Smascheriamo allora il falso pacifismo, quello “della domenica pomeriggio”, quello che non costa niente perché non impegna niente,  proiezione della propria piccineria individualista e della propria indifferenza; pacifismo di coloro che,  ben  assestati  nella  loro mediocrità e  prudente sicurezza, dicono di odiare la guerra ma accettano impunemente  quotidiani antagonismi e conflittualità, nel tumulto delle proprie rivendicazioni esclusive; coloro che  ogni giorno si voltano dall’altra parte per rimuovere dalla vista  gli  schiacciati, gli emarginati, gli  immigrati che continuano ad approdare sulle  spiagge di un paese, il nostro, dove la stampa non fa che istillare odio, i media rincitrulliscono e il tutto   rischia di diventare un male equivalente al male della guerra.  La  pietà generica contro la brutalità della guerra è in realtà  piuttosto  compianto per la   tranquillità minacciata e  confessione della propria cronica insensibilità.

Il pacifismo, vero ed autentico,  non è sinonimo di tranquillità e di debolezza, ma di fortezza e di inquietudine; non è un ripiego,  ma ricerca  di segni nuovi;  richiede precise precondizioni e non si nasconde l’aspra durezza  delle cause della  guerra, dei meccanismi di potere, delle regole di funzionamento delle istituzioni; è  prevenzione della guerra, impegno politico,  nella più vasta accezione del termine, ad  anticipare la guerra, perché a conflitto scoppiato non resta che piangere e seppellire i morti.  È un pacifismo istituzionale, fondato sulla tutela dei diritti dell’uomo e dei popoli,  sulla democrazia internazionale.

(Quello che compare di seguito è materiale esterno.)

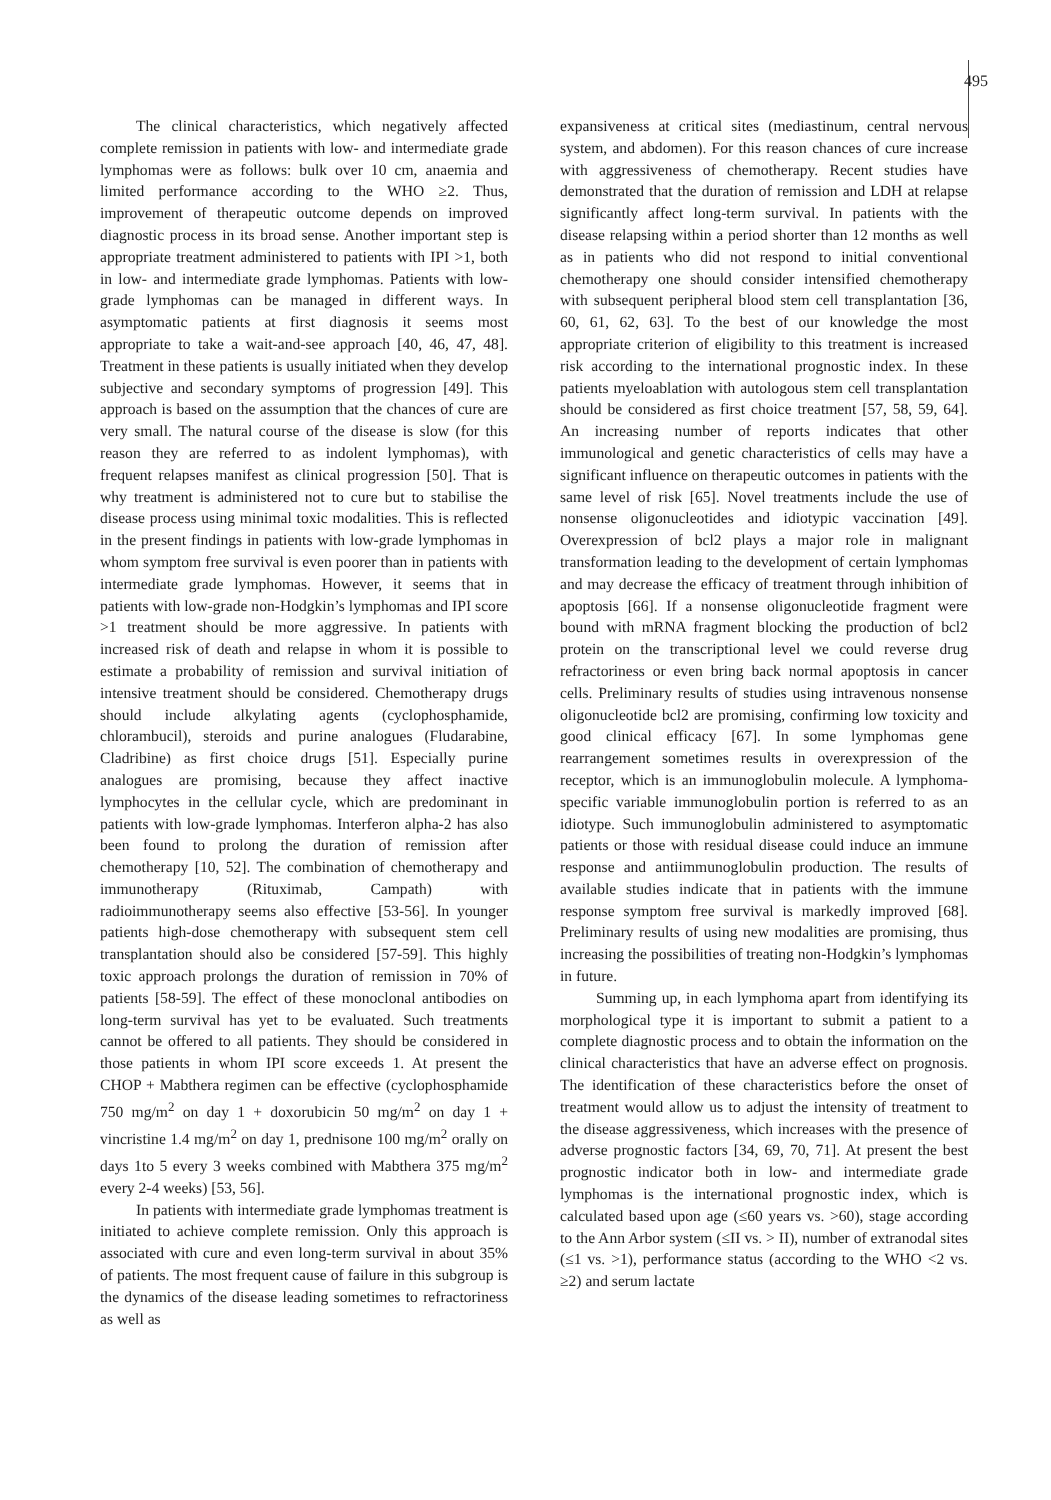495
The clinical characteristics, which negatively affected complete remission in patients with low- and intermediate grade lymphomas were as follows: bulk over 10 cm, anaemia and limited performance according to the WHO ≥2. Thus, improvement of therapeutic outcome depends on improved diagnostic process in its broad sense. Another important step is appropriate treatment administered to patients with IPI >1, both in low- and intermediate grade lymphomas. Patients with low-grade lymphomas can be managed in different ways. In asymptomatic patients at first diagnosis it seems most appropriate to take a wait-and-see approach [40, 46, 47, 48]. Treatment in these patients is usually initiated when they develop subjective and secondary symptoms of progression [49]. This approach is based on the assumption that the chances of cure are very small. The natural course of the disease is slow (for this reason they are referred to as indolent lymphomas), with frequent relapses manifest as clinical progression [50]. That is why treatment is administered not to cure but to stabilise the disease process using minimal toxic modalities. This is reflected in the present findings in patients with low-grade lymphomas in whom symptom free survival is even poorer than in patients with intermediate grade lymphomas. However, it seems that in patients with low-grade non-Hodgkin’s lymphomas and IPI score >1 treatment should be more aggressive. In patients with increased risk of death and relapse in whom it is possible to estimate a probability of remission and survival initiation of intensive treatment should be considered. Chemotherapy drugs should include alkylating agents (cyclophosphamide, chlorambucil), steroids and purine analogues (Fludarabine, Cladribine) as first choice drugs [51]. Especially purine analogues are promising, because they affect inactive lymphocytes in the cellular cycle, which are predominant in patients with low-grade lymphomas. Interferon alpha-2 has also been found to prolong the duration of remission after chemotherapy [10, 52]. The combination of chemotherapy and immunotherapy (Rituximab, Campath) with radioimmunotherapy seems also effective [53-56]. In younger patients high-dose chemotherapy with subsequent stem cell transplantation should also be considered [57-59]. This highly toxic approach prolongs the duration of remission in 70% of patients [58-59]. The effect of these monoclonal antibodies on long-term survival has yet to be evaluated. Such treatments cannot be offered to all patients. They should be considered in those patients in whom IPI score exceeds 1. At present the CHOP + Mabthera regimen can be effective (cyclophosphamide 750 mg/m<sup>2</sup> on day 1 + doxorubicin 50 mg/m<sup>2</sup> on day 1 + vincristine 1.4 mg/m<sup>2</sup> on day 1, prednisone 100 mg/m<sup>2</sup> orally on days 1to 5 every 3 weeks combined with Mabthera 375 mg/m<sup>2</sup> every 2-4 weeks) [53, 56].
In patients with intermediate grade lymphomas treatment is initiated to achieve complete remission. Only this approach is associated with cure and even long-term survival in about 35% of patients. The most frequent cause of failure in this subgroup is the dynamics of the disease leading sometimes to refractoriness as well as
expansiveness at critical sites (mediastinum, central nervous system, and abdomen). For this reason chances of cure increase with aggressiveness of chemotherapy. Recent studies have demonstrated that the duration of remission and LDH at relapse significantly affect long-term survival. In patients with the disease relapsing within a period shorter than 12 months as well as in patients who did not respond to initial conventional chemotherapy one should consider intensified chemotherapy with subsequent peripheral blood stem cell transplantation [36, 60, 61, 62, 63]. To the best of our knowledge the most appropriate criterion of eligibility to this treatment is increased risk according to the international prognostic index. In these patients myeloablation with autologous stem cell transplantation should be considered as first choice treatment [57, 58, 59, 64]. An increasing number of reports indicates that other immunological and genetic characteristics of cells may have a significant influence on therapeutic outcomes in patients with the same level of risk [65]. Novel treatments include the use of nonsense oligonucleotides and idiotypic vaccination [49]. Overexpression of bcl2 plays a major role in malignant transformation leading to the development of certain lymphomas and may decrease the efficacy of treatment through inhibition of apoptosis [66]. If a nonsense oligonucleotide fragment were bound with mRNA fragment blocking the production of bcl2 protein on the transcriptional level we could reverse drug refractoriness or even bring back normal apoptosis in cancer cells. Preliminary results of studies using intravenous nonsense oligonucleotide bcl2 are promising, confirming low toxicity and good clinical efficacy [67]. In some lymphomas gene rearrangement sometimes results in overexpression of the receptor, which is an immunoglobulin molecule. A lymphoma-specific variable immunoglobulin portion is referred to as an idiotype. Such immunoglobulin administered to asymptomatic patients or those with residual disease could induce an immune response and antiimmunoglobulin production. The results of available studies indicate that in patients with the immune response symptom free survival is markedly improved [68]. Preliminary results of using new modalities are promising, thus increasing the possibilities of treating non-Hodgkin’s lymphomas in future.
Summing up, in each lymphoma apart from identifying its morphological type it is important to submit a patient to a complete diagnostic process and to obtain the information on the clinical characteristics that have an adverse effect on prognosis. The identification of these characteristics before the onset of treatment would allow us to adjust the intensity of treatment to the disease aggressiveness, which increases with the presence of adverse prognostic factors [34, 69, 70, 71]. At present the best prognostic indicator both in low- and intermediate grade lymphomas is the international prognostic index, which is calculated based upon age (≤60 years vs. >60), stage according to the Ann Arbor system (≤II vs. > II), number of extranodal sites (≤1 vs. >1), performance status (according to the WHO <2 vs. ≥2) and serum lactate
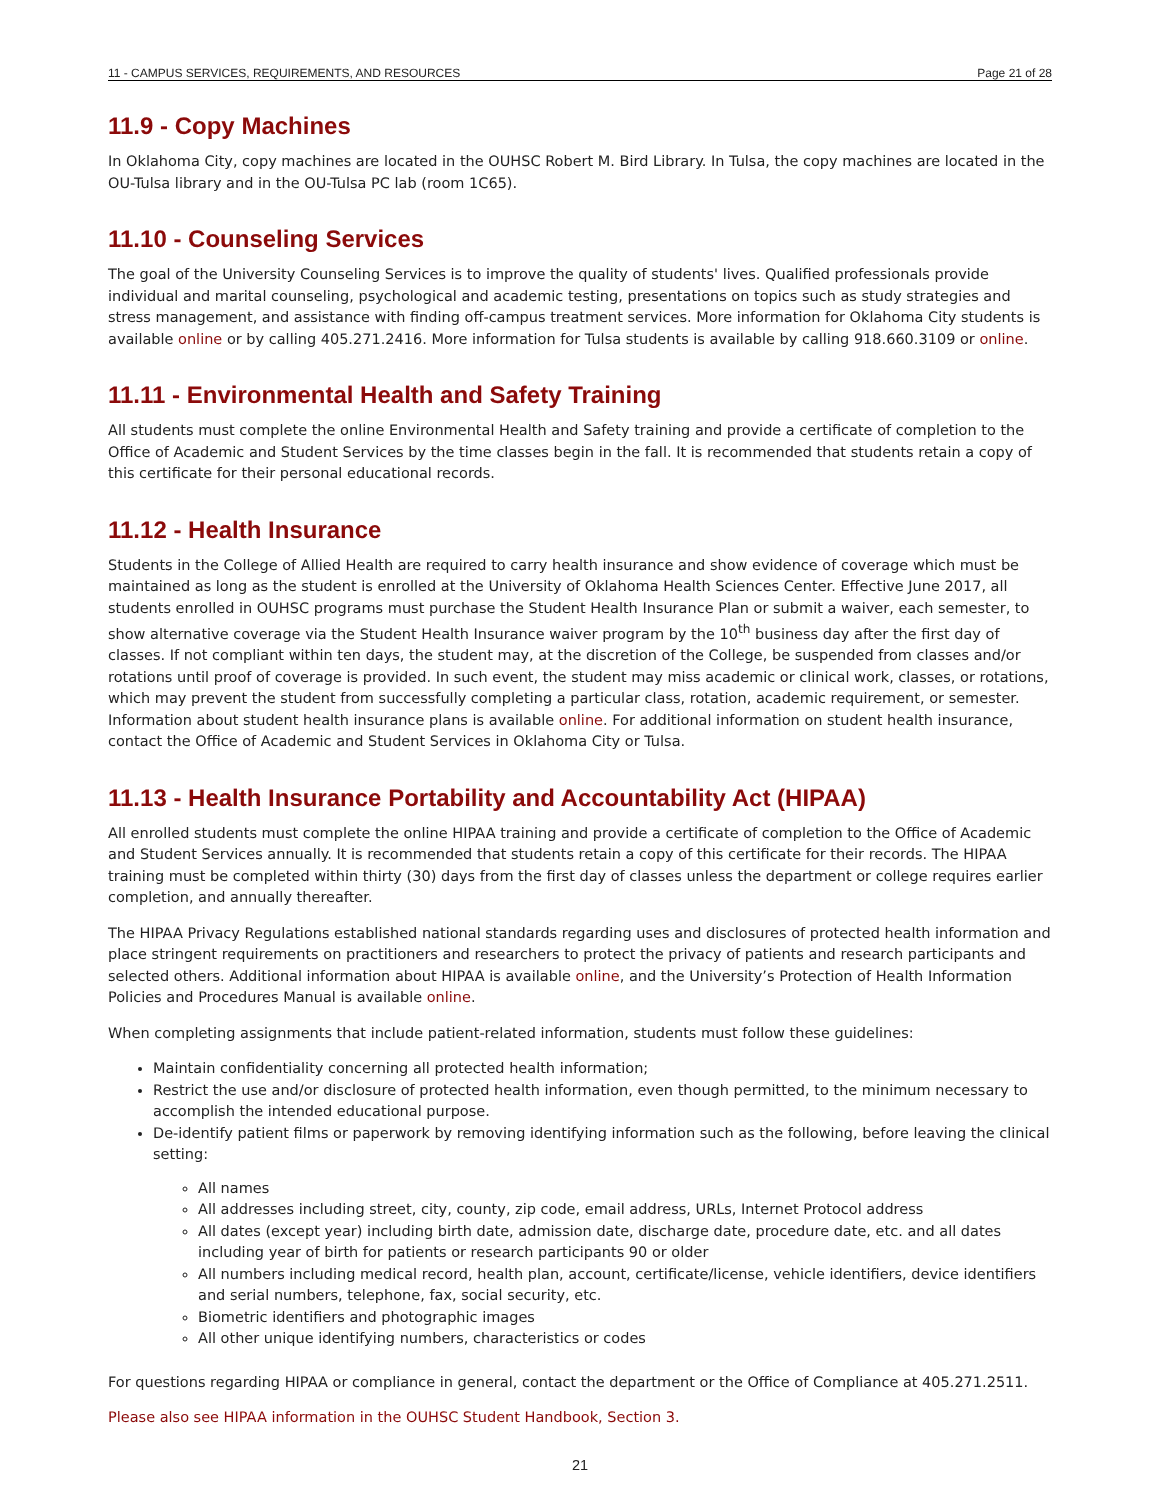11 - CAMPUS SERVICES, REQUIREMENTS, AND RESOURCES Page 21 of 28
11.9 - Copy Machines
In Oklahoma City, copy machines are located in the OUHSC Robert M. Bird Library. In Tulsa, the copy machines are located in the OU-Tulsa library and in the OU-Tulsa PC lab (room 1C65).
11.10 - Counseling Services
The goal of the University Counseling Services is to improve the quality of students' lives. Qualified professionals provide individual and marital counseling, psychological and academic testing, presentations on topics such as study strategies and stress management, and assistance with finding off-campus treatment services. More information for Oklahoma City students is available online or by calling 405.271.2416. More information for Tulsa students is available by calling 918.660.3109 or online.
11.11 - Environmental Health and Safety Training
All students must complete the online Environmental Health and Safety training and provide a certificate of completion to the Office of Academic and Student Services by the time classes begin in the fall. It is recommended that students retain a copy of this certificate for their personal educational records.
11.12 - Health Insurance
Students in the College of Allied Health are required to carry health insurance and show evidence of coverage which must be maintained as long as the student is enrolled at the University of Oklahoma Health Sciences Center. Effective June 2017, all students enrolled in OUHSC programs must purchase the Student Health Insurance Plan or submit a waiver, each semester, to show alternative coverage via the Student Health Insurance waiver program by the 10<sup>th</sup> business day after the first day of classes. If not compliant within ten days, the student may, at the discretion of the College, be suspended from classes and/or rotations until proof of coverage is provided. In such event, the student may miss academic or clinical work, classes, or rotations, which may prevent the student from successfully completing a particular class, rotation, academic requirement, or semester. Information about student health insurance plans is available online. For additional information on student health insurance, contact the Office of Academic and Student Services in Oklahoma City or Tulsa.
11.13 - Health Insurance Portability and Accountability Act (HIPAA)
All enrolled students must complete the online HIPAA training and provide a certificate of completion to the Office of Academic and Student Services annually. It is recommended that students retain a copy of this certificate for their records. The HIPAA training must be completed within thirty (30) days from the first day of classes unless the department or college requires earlier completion, and annually thereafter.
The HIPAA Privacy Regulations established national standards regarding uses and disclosures of protected health information and place stringent requirements on practitioners and researchers to protect the privacy of patients and research participants and selected others. Additional information about HIPAA is available online, and the University’s Protection of Health Information Policies and Procedures Manual is available online.
When completing assignments that include patient-related information, students must follow these guidelines:
Maintain confidentiality concerning all protected health information;
Restrict the use and/or disclosure of protected health information, even though permitted, to the minimum necessary to accomplish the intended educational purpose.
De-identify patient films or paperwork by removing identifying information such as the following, before leaving the clinical setting:
All names
All addresses including street, city, county, zip code, email address, URLs, Internet Protocol address
All dates (except year) including birth date, admission date, discharge date, procedure date, etc. and all dates including year of birth for patients or research participants 90 or older
All numbers including medical record, health plan, account, certificate/license, vehicle identifiers, device identifiers and serial numbers, telephone, fax, social security, etc.
Biometric identifiers and photographic images
All other unique identifying numbers, characteristics or codes
For questions regarding HIPAA or compliance in general, contact the department or the Office of Compliance at 405.271.2511.
Please also see HIPAA information in the OUHSC Student Handbook, Section 3.
21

Non basta invocare la pace come  ideale astratto: occorre lavorare perché si compia qui ed altrove nel mondo e bisogna fare in fretta,  perché altrimenti gli innocenti muoiono  e rimane solo il dolore.

 Ci ricordava in questi giorni  papa Francesco che la prima sfida per la pace è l’indifferenza per l’altro:  l’altro è il banco di prova della pace. “La pace che noi dobbiamo volere è la pace che porta con sé la giustizia nazionale ed internazionale e questa giustizia non la troviamo bella e fatta: è tutta da fare. Chi custodisce nel suo privato la tranquillità non è uomo di pace, perché non sceglie, vive nell’irresponsabilità nei confronti del mondo che invece è affidato alla nostre mani. Non abbiamo il diritto di essere pacifici: abbiamo il dovere di essere facitori di pace” (E. Balducci).